Texte fourni:
Tandis que les doctrines grossières progressent, les enseignements de mysticité plus haute semblent perdre du terrain. Il en va ainsi pour la « Voie » des Tidjanïa — et c’est dommage, car cet ordre est l’un de ceux ayant les premiers cessé l’opposition à notre pouvoir. Il y eut bien, dans son amitié, des défaillances. Mais il ne faut exiger ni des institutions ni des hommes, ni des confréries ni des chériffs plus qu’ils ne peuvent donner…

Les Tidjanïa sont presque scindés en deux branches rivales : celle que dirige la zaouïa de Temassine, près de Touggourt, et celle d’Aïn-Mahdi, l’ancienne zaouïa-mère, au pied du Djebel-Amour. Le saint fondateur de cet ordre, Si-Ahmed-ben-Mohammed-ben-El-Mokhtar-ben-Salem-et-Tidjani, naquit[20], chose assez rare, en la ville bénie qu’avait bâtie, fortifiée déjà un autre saint de ses ancêtres. Ses descendants ont transféré depuis peu d’années leur résidence effective à Courdane, devenue à son tour zaouïa-mère, non loin de l’aïeule trop vieillie. Et c’est un véritable miracle de végétation, cette oasis nouvelle qu’on a fait surgir en quelques saisons d’un lieu sauvage, de triste stérilité.

[20] En 1737 de J.-C.

Votre tâche: Rédigez, s'il vous plaît, la suite du texte sur la confrérie des Tidjanïa. Les données n'ont aucun rapport avec le texte sur la confrérie des Tidjanïa.

Données fournies:
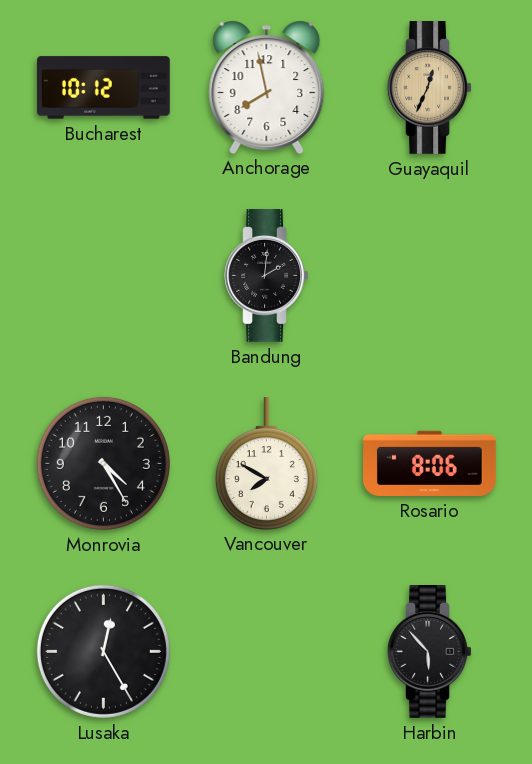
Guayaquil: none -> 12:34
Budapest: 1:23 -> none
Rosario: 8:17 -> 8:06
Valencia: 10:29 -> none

Réponse:
Pendant nos célèbres luttes avec Abd-el-Khader, les Tidjani de ce temps prirent le parti de la France conquérante, et soutinrent en 1838, contre l’émir, un siège demeuré célèbre dans tout le Sahara. C’est ensuite que se produisirent les « remous » d’infidélité à notre cause. Les deux héritiers de la baraka furent envoyés réfléchir à Bordeaux vers 1870, et ceci leur permit de ne point prendre part à l’insurrection indigène de 1871 — tellement peut être heureux et de bonne coïncidence un exil. L’un de ces jeunes gens, Si-Ahmed, prit pour femme une Française, Mlle Aurélie Picard ; il la ramena en 1872 à sa zaouïa d’Aïn-Mahdi ; il sut la faire valoir aux yeux des fidèles, et lui attribua — elle le méritait — la fondation du luxueux établissement de Courdane. Depuis, Mme Aurélie, ayant perdu son mari, épousa le frère de celui-ci, Si-El-Bachir, chef actuel des Tidjanïa. — Ce serait une étude peut-être intéressante, mais débordant la place mesurée à ces pages, que de chercher et de montrer quelle fut exactement la part d’influence d’une de nos compatriotes, épouse légitime d’un chériff.

L’enseignement des Tidjanïa s’anime d’une flamme assez claire et pure, malgré les complications inévitables en Islam. Son inspiration, puisée jadis à Fès du Maroc, est parfois guerrière, mais mitigée de sentiments exceptionnels sur l’amour du prochain, dans lequel amour ses dirigeants prétendent englober le Roumi lui-même…

Une grande partie des Peuhls récitent le dikhr des Tidjanïa.